As economic conditions improve and consumer confidence strengthens, the leisure sector’s recovery is expected to continue. Businesses in the leisure and hospitality sectors should capitalise on the improving consumer sentiment by attracting customers with value for money experiences and personalised services. Bundling services and creating premium offerings can also encourage higher spending. There should also be an increased focus on ways to improve profitability including streamlining operations to reduce costs while trying to maintain the quality of services and products. 

 

Leisure spending in the next three months by category

Net % spending more by category over the next three months

The Deloitte Consumer Tracker is based on a consumer survey carried out by independent market research agency, YouGov, on Deloitte’s behalf. This survey was conducted online with a nationally representative sample of more than 3,000 UK adults aged 18+ between 7th June 2024 and 10th June 2024.

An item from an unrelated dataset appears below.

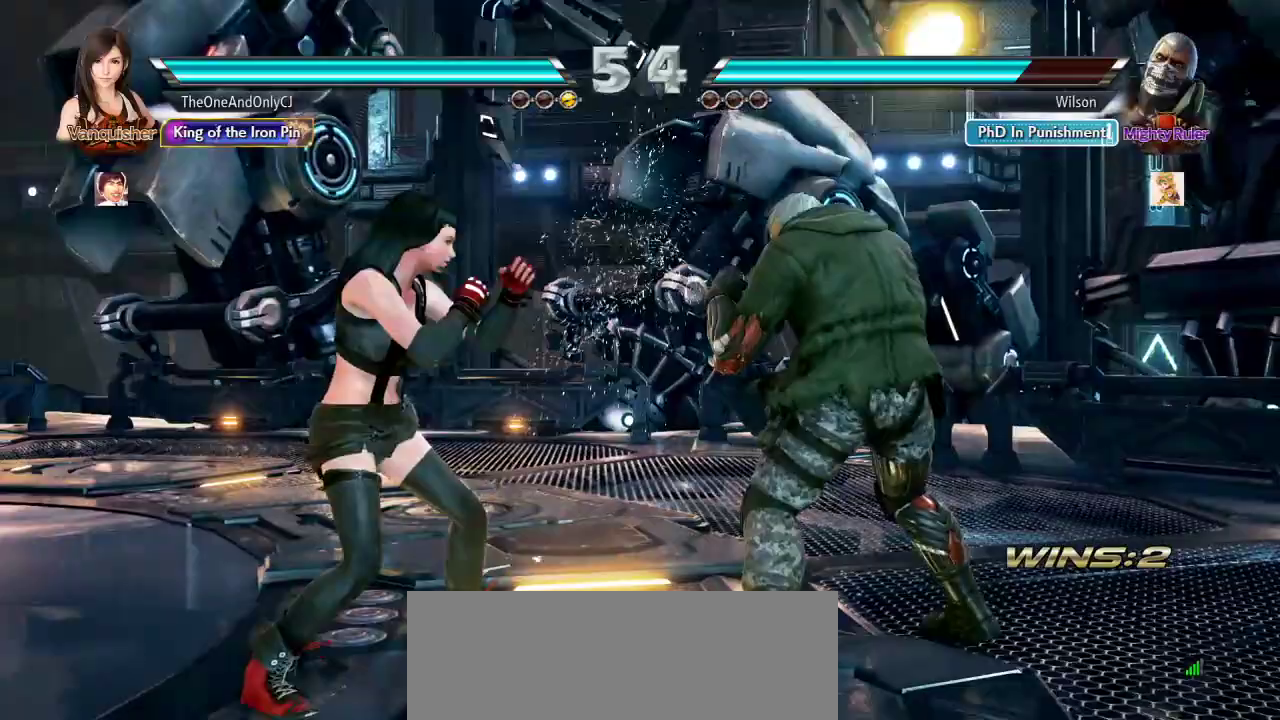
{"dt_ms": 500, "buttons": [], "left_stick": "center", "events": [[17, "left_stick", "left"], [83, "left_stick", "center"], [167, "left_stick", "left"], [250, "left_stick", "center"], [300, "left_stick", "down"], [367, "left_stick", "center"]]}
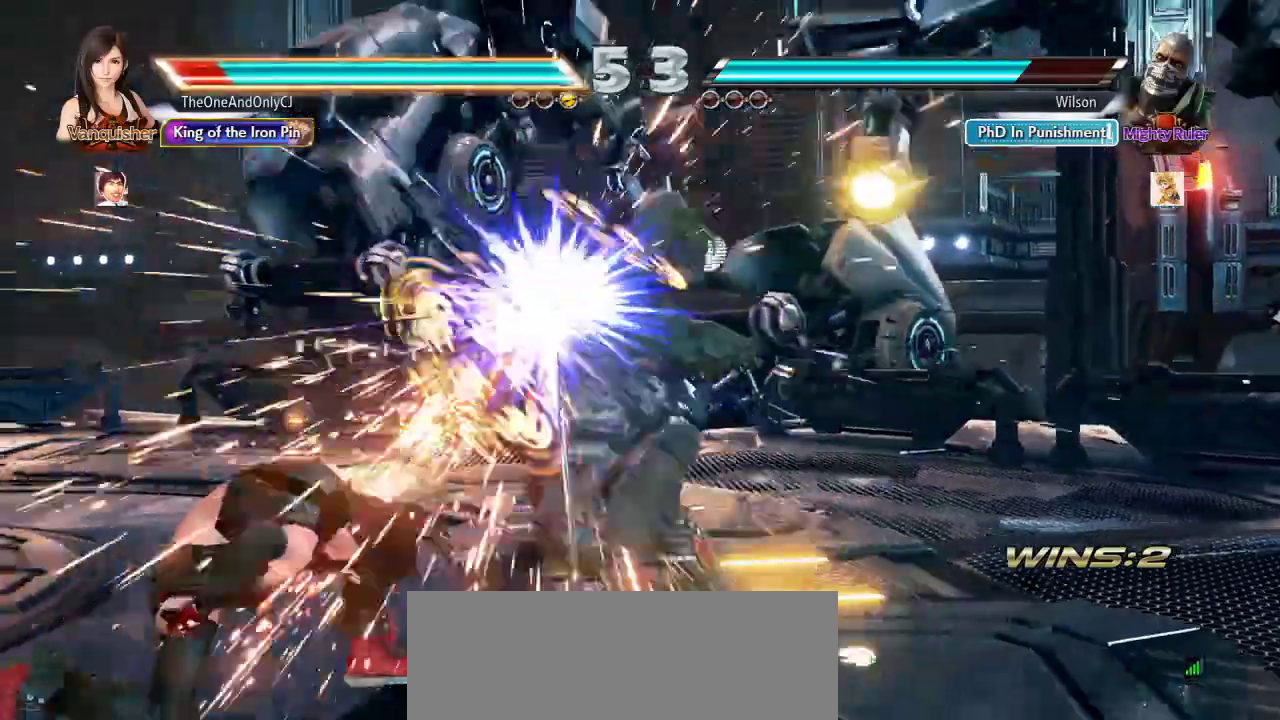
{"dt_ms": 500, "buttons": [], "left_stick": "center", "events": [[417, "left_stick", "left"], [483, "left_stick", "center"]]}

Some of the figures in this research show the results in the form of a net balance. This is calculated by subtracting the proportion of respondents that reported feeling more negative from the proportion that reported feeling more positive. For instance, assume that 30% of respondents reported they are spending more, 50% reported no change and 20% reported they are spending less. The net balance is calculated as 30% – 20% = 10%. This means 10% of consumers reported that they spent more rather than less.